女性の「大腸がん」は早期発見が難しい理由Photo:PIXTA

 大腸がんは、悪性腫瘍(がん)のなかで女性の死因第1位、男性の第2位を占める。

 大腸がんは早期発見しやすいがんであり、治療方法は術式、薬物療法を問わず、がん種のなかでもトップクラスに進化している。5年生存率は、リンパ節転移があるステージIIIでも8割近くだ。

 しかし、遠隔転移があるステージIVに進行した途端1割台に激減する。本来は早期発見・治療がかなうはずだが、がん検診や内視鏡を使った二次検査の受検率が低いため早期治療に至らず、死亡数が減らないと考えられるのだ。

 大腸は小腸、盲腸から続く消化器官で、お腹のなかを時計回りに巡って肛門に続く。

 部位別にみると、お腹の右下から上に向かう「上行結腸」、そこからお腹を横切るように伸びる「横行結腸」、さらに左下に向かう「下行結腸」「S字結腸」、肛門へ向かって下に伸びる「直腸」に分けられる。

 女性の大腸がんは、男性と比較してお腹の右側、「盲腸~上行結腸~横行結腸」に生じるケースが多く、出血などの自覚症状が出にくいために早期発見が難しい。お腹の張りや硬いしこり、あるいは重度の貧血などで、ようやく見つかるケースも少なくない。

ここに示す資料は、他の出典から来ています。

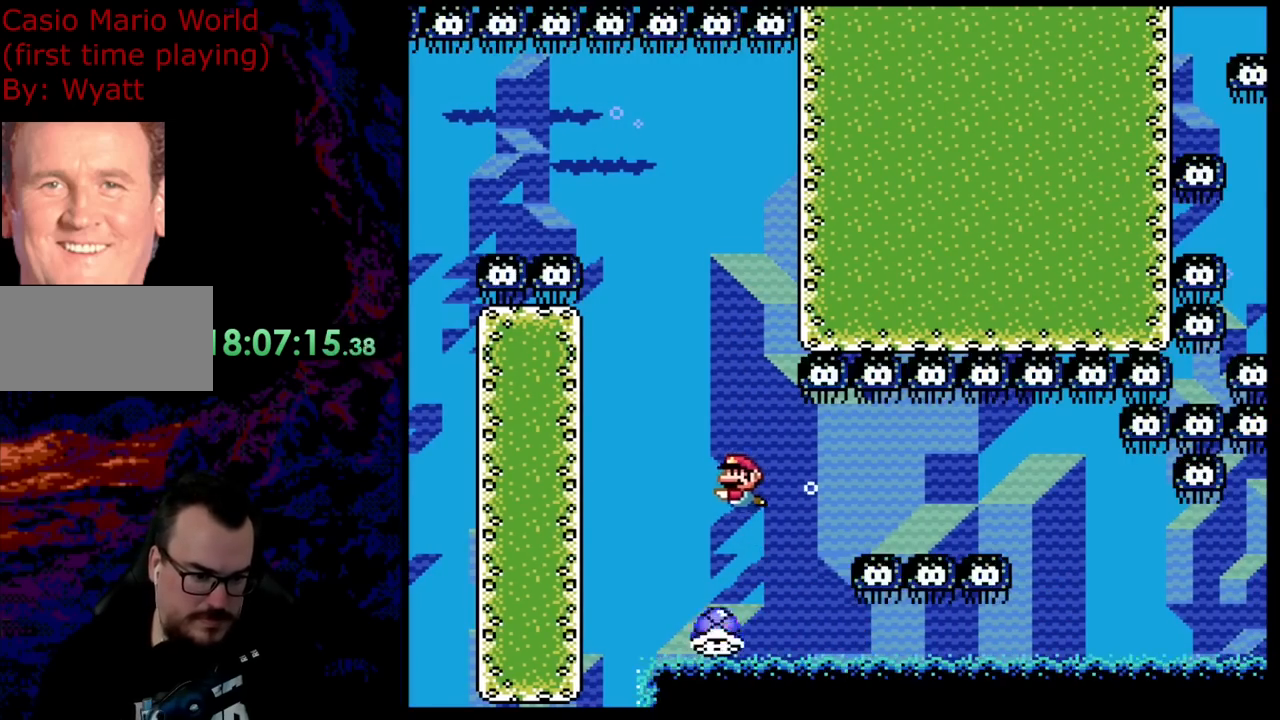
{"buttons": ["Y", "DPAD_RIGHT"], "events": [[36, "DPAD_RIGHT", "down"], [290, "DPAD_DOWN", "down"], [308, "DPAD_DOWN", "up"], [308, "DPAD_LEFT", "down"], [308, "DPAD_RIGHT", "up"], [454, "DPAD_LEFT", "up"], [454, "DPAD_RIGHT", "down"], [472, "B", "up"]]}
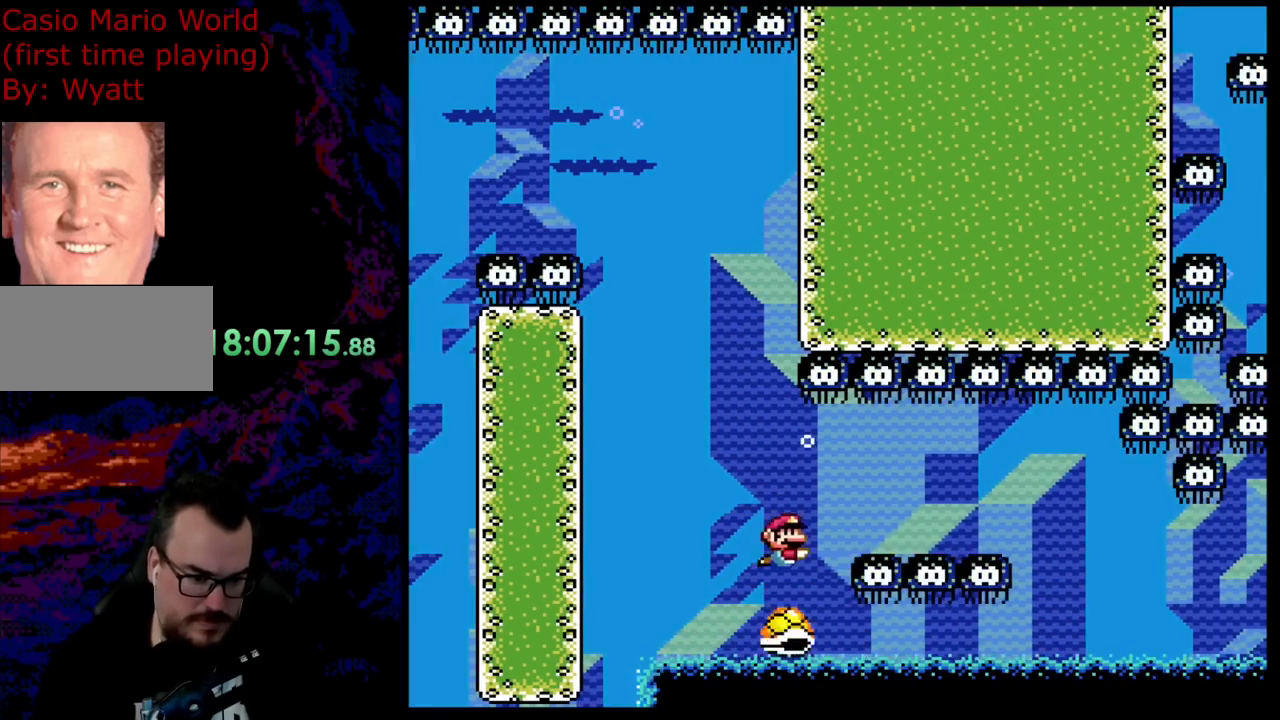
{"buttons": ["B", "Y", "DPAD_DOWN", "DPAD_RIGHT"], "events": [[55, "DPAD_UP", "down"], [73, "B", "down"], [309, "B", "up"], [382, "B", "down"], [382, "DPAD_UP", "up"], [436, "DPAD_DOWN", "down"]]}
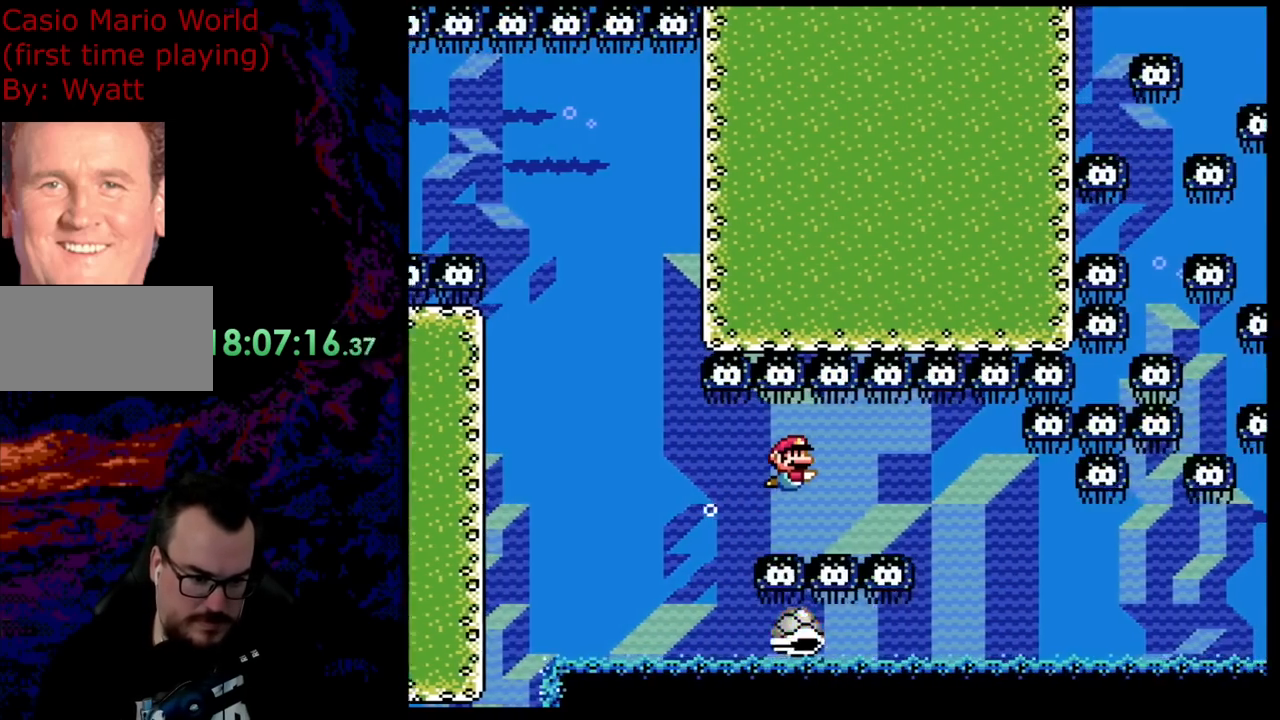
{"buttons": ["B", "Y", "DPAD_RIGHT"], "events": [[236, "DPAD_DOWN", "up"]]}
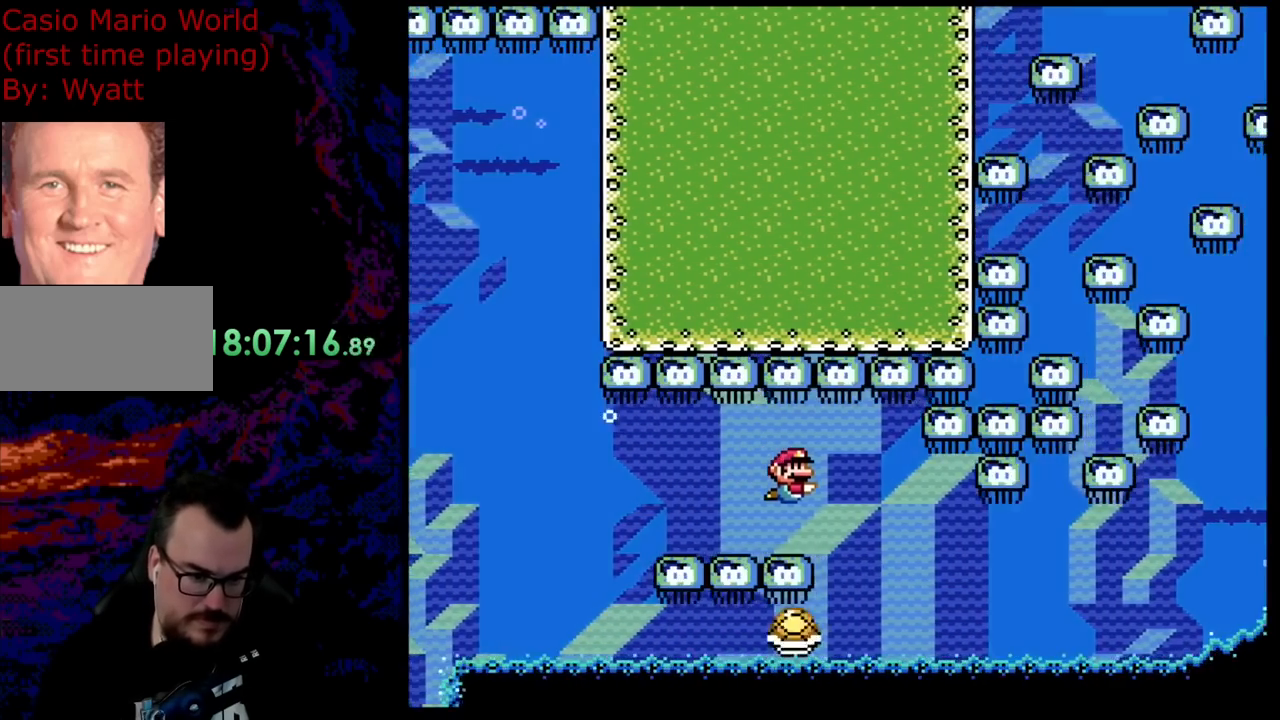
{"buttons": ["B", "Y", "DPAD_DOWN", "DPAD_RIGHT"], "events": [[399, "DPAD_DOWN", "down"]]}
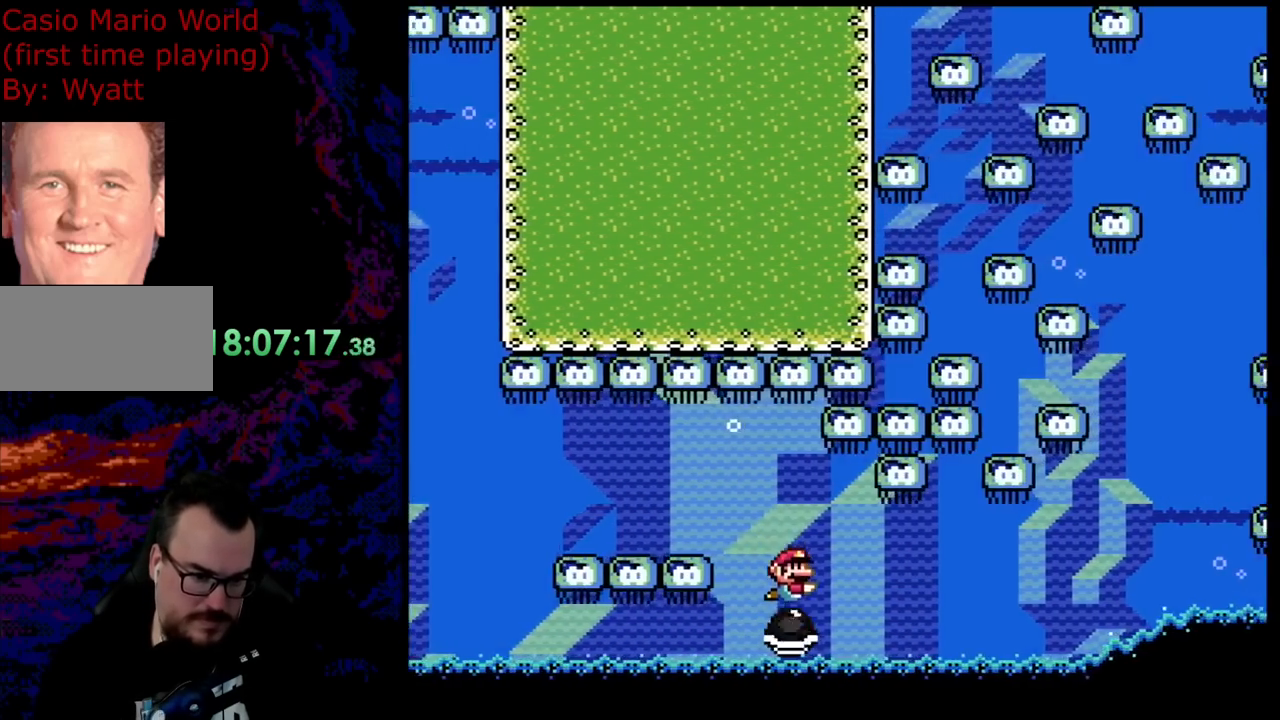
{"buttons": ["B", "Y", "DPAD_DOWN", "DPAD_RIGHT"], "events": []}
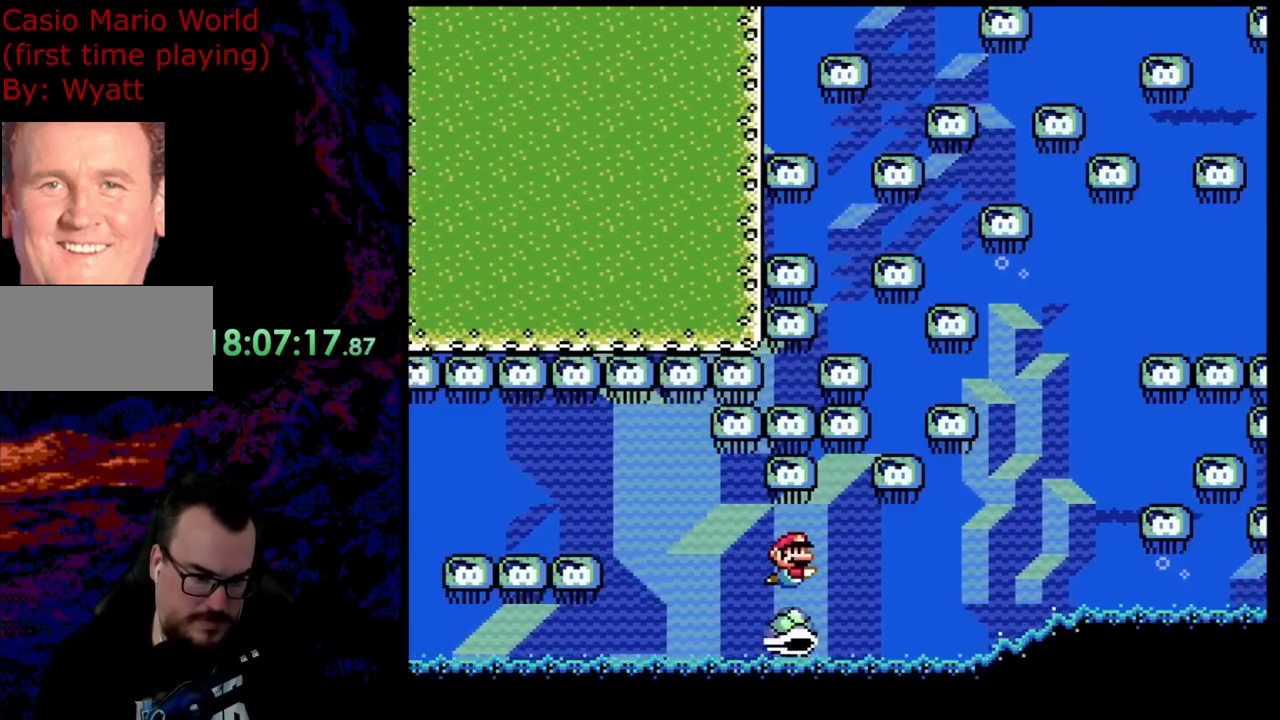
{"buttons": ["B", "Y", "DPAD_DOWN", "DPAD_RIGHT"], "events": []}
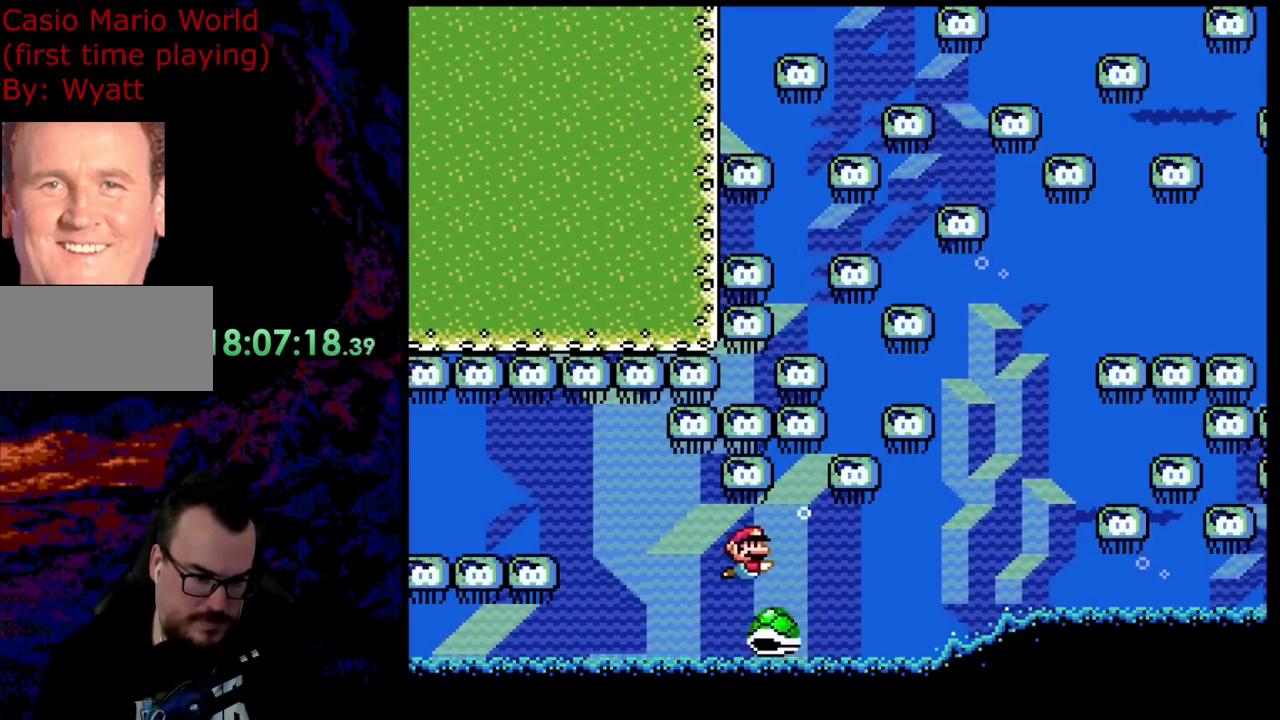
{"buttons": ["B", "Y", "DPAD_DOWN", "DPAD_LEFT"], "events": [[218, "DPAD_LEFT", "down"], [218, "DPAD_RIGHT", "up"]]}
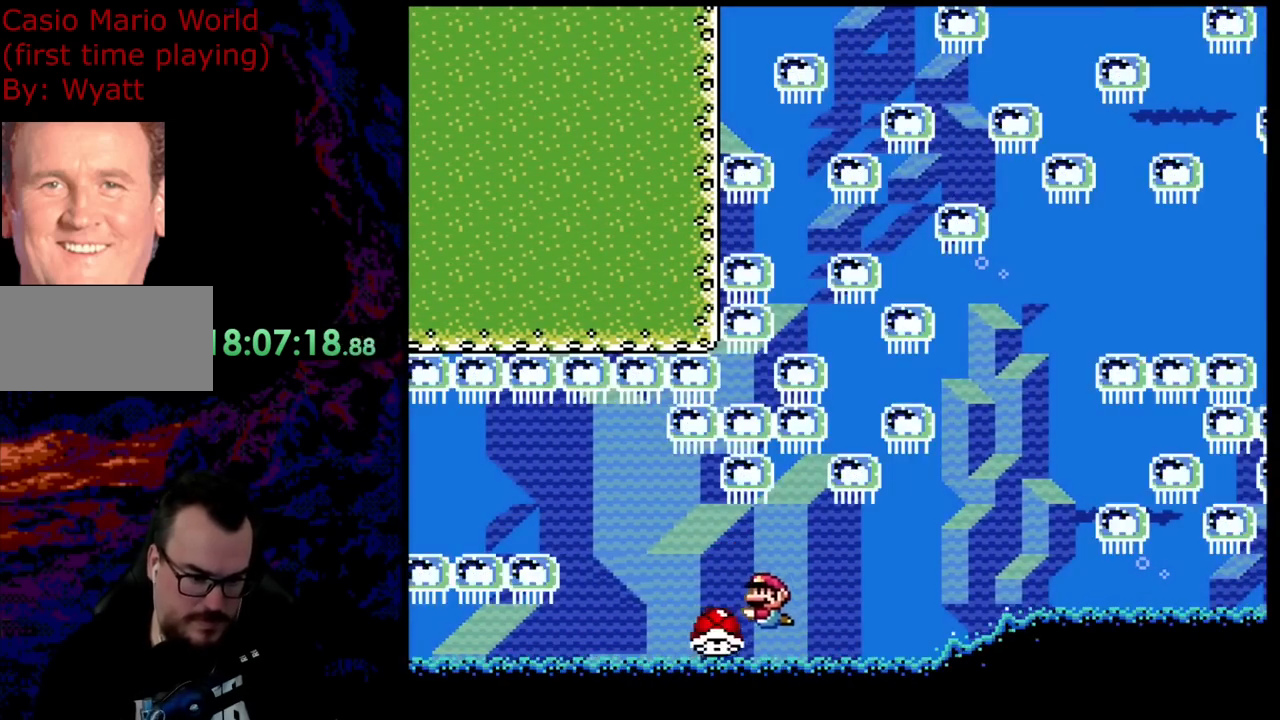
{"buttons": ["B", "Y", "DPAD_DOWN", "DPAD_RIGHT"], "events": [[382, "DPAD_LEFT", "up"], [382, "DPAD_RIGHT", "down"]]}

 したがって女性は、大腸がん検診を「毎年続けて」受けることが肝心だ。また、「がんの疑いあり(要再検査)」と判定された場合は、必ず内視鏡検査を受けよう。「痔かな」などとごまかしては後悔しかねない。

 一方、男性はお腹の左側の下行結腸~直腸がんが多い。こちらはわかりやすく下血や便通の異常(下痢や便秘)が出るので、早期発見しやすい面がある。やはり年に1回の検診を受け、早期発見・治療の恩恵を逃さないように。

 また男女を問わず、血縁者に大腸がん、子宮がん(子宮体がん)、胃がんの経験者がいる場合は遺伝性がんの可能性もあるので、普段から予防を心がけよう。

 大腸がん予防に効く食材は魚や乳製品、そして大豆食品だ。また食物繊維豊富なキノコ類もおすすめ。赤身肉や加工肉も、日本人の常識的な摂取量なら問題はない。